Öncelikle şimdiden herkese teşekkür ederim.
Özellikle resmi kayıtlara güvenerek husumetin yanlış yöneltilmesi ve yanlış kişiye dava açılması halinde, resmi kayıtlara güvenen ve kendisine kusur atfedilemeyecek olan (husumeti yanlış yönelten) davacı aleyhine yargılama giderine hükmedilmeyeceği yönünde Yargıtay ilamları olduğunu biliyorum. Ancak tüm aramalarıma rağmen bulamadım. Elinde olan veya bulmama yardımcı olabilecek olan varsa teşekkür ederim.
Saygılar.

HMK’nın 124/3. Fıkrasına göre maddi bir hatadan kaynaklanan ve dürüstlük kuralına aykırı olmayan TARAF DEĞİŞİKLİĞİ TALEBİ, KARŞI TARAFIN RIZASI ARANMAKSIZIN HÂKİM TARAFINDAN KABUL EDİLİR.
HMK’nın 124/4. Fıkrasına göre isedava dilekçesinde TARAFIN YANLIŞ VEYA EKSİK GÖSTERİLMESİ kabul edilebilir bir yanılgıya dayanıyorsa hâkim KARŞI TARAFIN RIZASINI ARAMAKSIZIN TARAF DEĞİŞİKLİĞİ TALEBİNİ KABUL EDEBİLİR.
Madde gerekçesinde de bu gibi hallere örnekler verilerek, taraf değişikliği konusunda eski dönemdeki katı uygulamadan vazgeçildiği ifade edilmiştir. (Baki Kuru –Medeni Usul Hukuku Ders Kitabı – s.564ve devamında ayrıntılı açıklama mevcut)

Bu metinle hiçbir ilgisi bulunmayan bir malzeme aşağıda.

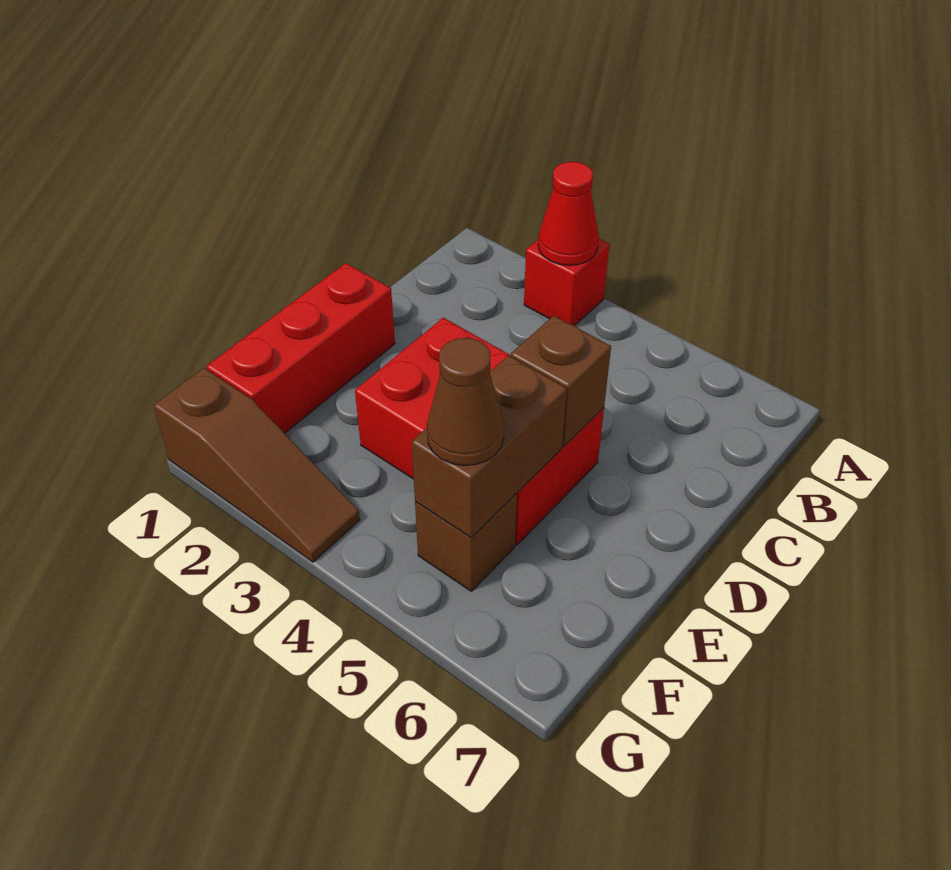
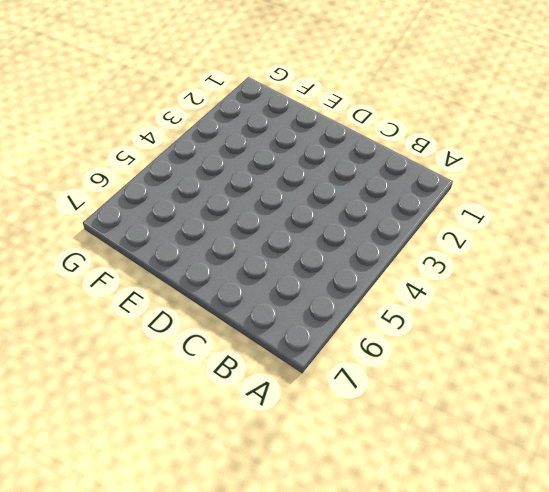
none -> red brick A3 level 1
none -> red brick D1:F1 level 1

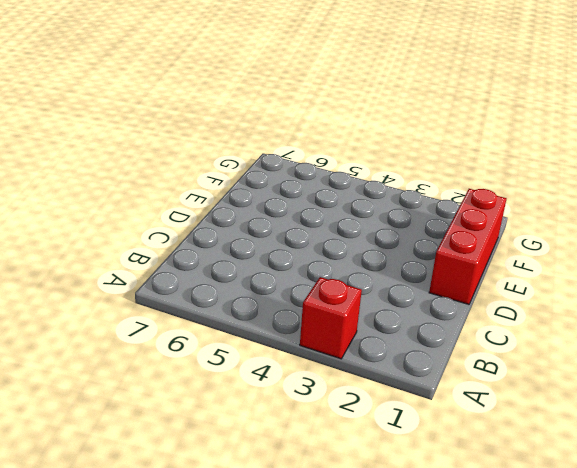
none -> red brick D3:E5 level 1
none -> brown brick F5 level 1

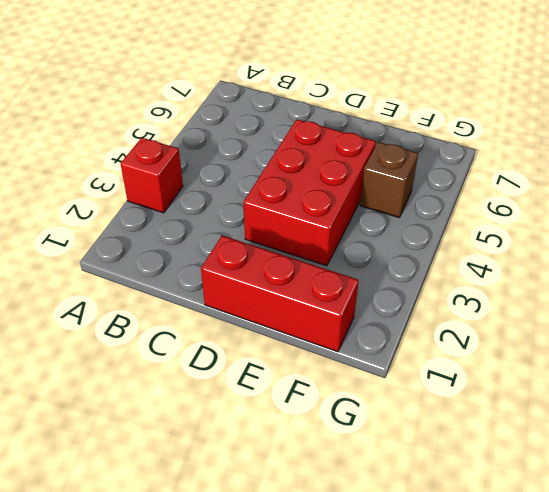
none -> brown slope G1:G3 level 1 top 1
none -> red cone A3 level 2

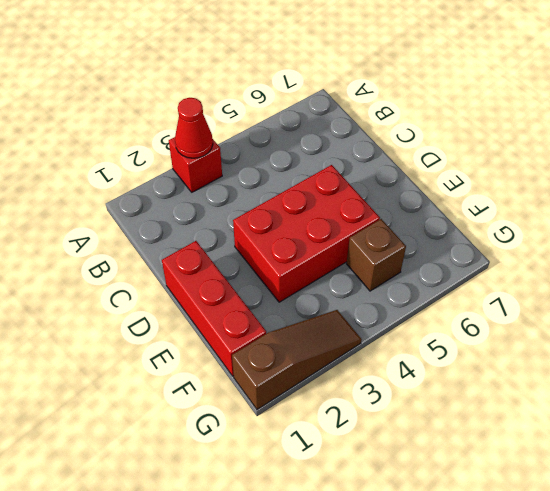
none -> brown brick D5 level 2
none -> brown brick E5:F5 level 2

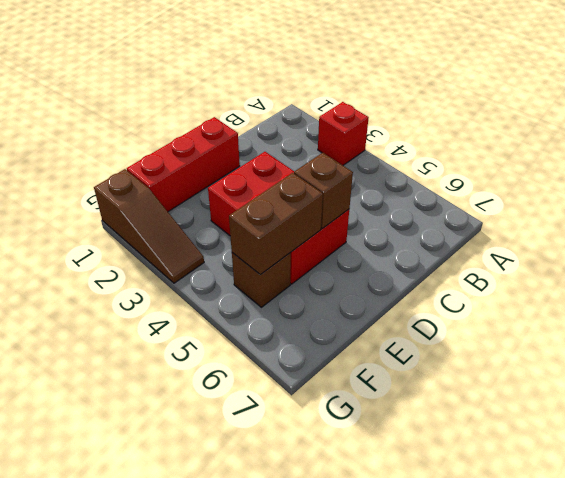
none -> red cone A3 level 2
none -> brown cone F5 level 3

Sizin somut olayınızda da söz konusu hata, kabul edilebilir (ve dürüstlük kuralına aykırı olmayan) ve hatta kusur olmaksızın oluşan bir yanılgıdan kaynaklanmış olduğundan tarafta iradi değişiklik mümkün olur. Mahkemenin HMK 124/3 ve 124/4 uyarınca bu hatayı düzeltmek üzere mehil vermesi doğru olur. Konu ile ilgili bazı içtihatlar aşağıda.



Kolaylıklar dilerim



T.C.

YARGITAY

3. HUKUK DAİRESİ

E. 2015/11630

K. 2015/21162

T. 24.12.2015

• TARAF DEĞİŞİKLİĞİ TALEBİ (Maddi Bir Hatadan Kaynaklanan veya Dürüstlük Kuralına Aykırı Olmayan Taraf Değişikliği Talebi Karşı Tarafın Rızası Aranmaksızın Hâkim Tarafından Kabul Edileceği - Dava Dilekçesinde Tarafın Yanlış veya Eksik Gösterilmesi Kabul Edilebilir Bir Yanılgıya Dayanıyorsa Hâkim Karşı Tarafın Rızasını Aramaksızın Taraf Değişikliği Talebini Kabul Edebileceği)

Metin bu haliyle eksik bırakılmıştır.